Job:
Print all the records exactly as they stand.

Materials provided:
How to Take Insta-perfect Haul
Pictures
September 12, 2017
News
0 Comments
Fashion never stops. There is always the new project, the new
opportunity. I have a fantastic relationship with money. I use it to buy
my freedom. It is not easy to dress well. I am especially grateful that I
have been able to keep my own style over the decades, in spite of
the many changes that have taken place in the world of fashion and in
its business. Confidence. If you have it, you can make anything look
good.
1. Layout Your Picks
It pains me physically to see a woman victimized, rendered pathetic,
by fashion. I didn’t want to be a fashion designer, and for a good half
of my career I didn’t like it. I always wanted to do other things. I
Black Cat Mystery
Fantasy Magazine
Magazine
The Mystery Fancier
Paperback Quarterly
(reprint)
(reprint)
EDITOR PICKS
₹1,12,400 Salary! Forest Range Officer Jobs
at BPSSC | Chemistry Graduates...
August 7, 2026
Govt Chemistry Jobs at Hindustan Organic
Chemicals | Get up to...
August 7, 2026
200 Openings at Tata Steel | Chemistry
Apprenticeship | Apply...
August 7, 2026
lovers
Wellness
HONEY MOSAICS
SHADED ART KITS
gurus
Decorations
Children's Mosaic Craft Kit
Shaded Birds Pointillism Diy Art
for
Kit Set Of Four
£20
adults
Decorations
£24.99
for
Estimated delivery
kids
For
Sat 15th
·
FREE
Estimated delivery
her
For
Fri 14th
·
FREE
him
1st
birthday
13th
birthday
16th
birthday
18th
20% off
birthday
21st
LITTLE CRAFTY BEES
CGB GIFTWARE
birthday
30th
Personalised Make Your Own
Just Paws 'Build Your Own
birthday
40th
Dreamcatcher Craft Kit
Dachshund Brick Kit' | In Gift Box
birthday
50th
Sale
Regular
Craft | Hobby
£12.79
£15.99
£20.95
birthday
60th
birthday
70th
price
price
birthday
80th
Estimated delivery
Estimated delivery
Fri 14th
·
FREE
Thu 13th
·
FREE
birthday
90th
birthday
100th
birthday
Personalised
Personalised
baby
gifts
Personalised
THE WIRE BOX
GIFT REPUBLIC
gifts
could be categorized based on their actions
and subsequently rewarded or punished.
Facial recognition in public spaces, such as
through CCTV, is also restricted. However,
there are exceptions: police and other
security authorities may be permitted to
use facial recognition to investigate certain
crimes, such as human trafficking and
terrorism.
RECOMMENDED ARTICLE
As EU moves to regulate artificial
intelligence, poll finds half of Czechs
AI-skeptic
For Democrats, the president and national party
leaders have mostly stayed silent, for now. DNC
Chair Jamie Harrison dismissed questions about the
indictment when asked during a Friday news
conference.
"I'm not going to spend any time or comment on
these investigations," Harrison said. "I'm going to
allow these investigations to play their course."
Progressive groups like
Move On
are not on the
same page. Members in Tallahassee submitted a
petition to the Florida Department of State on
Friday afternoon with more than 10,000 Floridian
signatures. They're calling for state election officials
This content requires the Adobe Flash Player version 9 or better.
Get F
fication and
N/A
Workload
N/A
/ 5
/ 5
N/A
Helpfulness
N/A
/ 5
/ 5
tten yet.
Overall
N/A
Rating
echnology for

Answer for this exercise:
How to Take Insta-perfect Haul
Pictures
September 12, 2017
News
0 Comments
Fashion never stops. There is always the new project, the new
opportunity. I have a fantastic relationship with money. I use it to buy
my freedom. It is not easy to dress well. I am especially grateful that I
have been able to keep my own style over the decades, in spite of
the many changes that have taken place in the world of fashion and in
its business. Confidence. If you have it, you can make anything look
good.
1. Layout Your Picks
It pains me physically to see a woman victimized, rendered pathetic,
by fashion. I didn’t want to be a fashion designer, and for a good half
of my career I didn’t like it. I always wanted to do other things. I
Black Cat Mystery
Fantasy Magazine
Magazine
The Mystery Fancier
Paperback Quarterly
(reprint)
(reprint)
EDITOR PICKS
₹1,12,400 Salary! Forest Range Officer Jobs
at BPSSC | Chemistry Graduates...
August 7, 2026
Govt Chemistry Jobs at Hindustan Organic
Chemicals | Get up to...
August 7, 2026
200 Openings at Tata Steel | Chemistry
Apprenticeship | Apply...
August 7, 2026
lovers
Wellness
HONEY MOSAICS
SHADED ART KITS
gurus
Decorations
Children's Mosaic Craft Kit
Shaded Birds Pointillism Diy Art
for
Kit Set Of Four
£20
adults
Decorations
£24.99
for
Estimated delivery
kids
For
Sat 15th
·
FREE
Estimated delivery
her
For
Fri 14th
·
FREE
him
1st
birthday
13th
birthday
16th
birthday
18th
20% off
birthday
21st
LITTLE CRAFTY BEES
CGB GIFTWARE
birthday
30th
Personalised Make Your Own
Just Paws 'Build Your Own
birthday
40th
Dreamcatcher Craft Kit
Dachshund Brick Kit' | In Gift Box
birthday
50th
Sale
Regular
Craft | Hobby
£12.79
£15.99
£20.95
birthday
60th
birthday
70th
price
price
birthday
80th
Estimated delivery
Estimated delivery
Fri 14th
·
FREE
Thu 13th
·
FREE
birthday
90th
birthday
100th
birthday
Personalised
Personalised
baby
gifts
Personalised
THE WIRE BOX
GIFT REPUBLIC
gifts
could be categorized based on their actions
and subsequently rewarded or punished.
Facial recognition in public spaces, such as
through CCTV, is also restricted. However,
there are exceptions: police and other
security authorities may be permitted to
use facial recognition to investigate certain
crimes, such as human trafficking and
terrorism.
RECOMMENDED ARTICLE
As EU moves to regulate artificial
intelligence, poll finds half of Czechs
AI-skeptic
For Democrats, the president and national party
leaders have mostly stayed silent, for now. DNC
Chair Jamie Harrison dismissed questions about the
indictment when asked during a Friday news
conference.
"I'm not going to spend any time or comment on
these investigations," Harrison said. "I'm going to
allow these investigations to play their course."
Progressive groups like
Move On
are not on the
same page. Members in Tallahassee submitted a
petition to the Florida Department of State on
Friday afternoon with more than 10,000 Floridian
signatures. They're calling for state election officials
This content requires the Adobe Flash Player version 9 or better.
Get F
fication and
N/A
Workload
N/A
/ 5
/ 5
N/A
Helpfulness
N/A
/ 5
/ 5
tten yet.
Overall
N/A
Rating
echnology for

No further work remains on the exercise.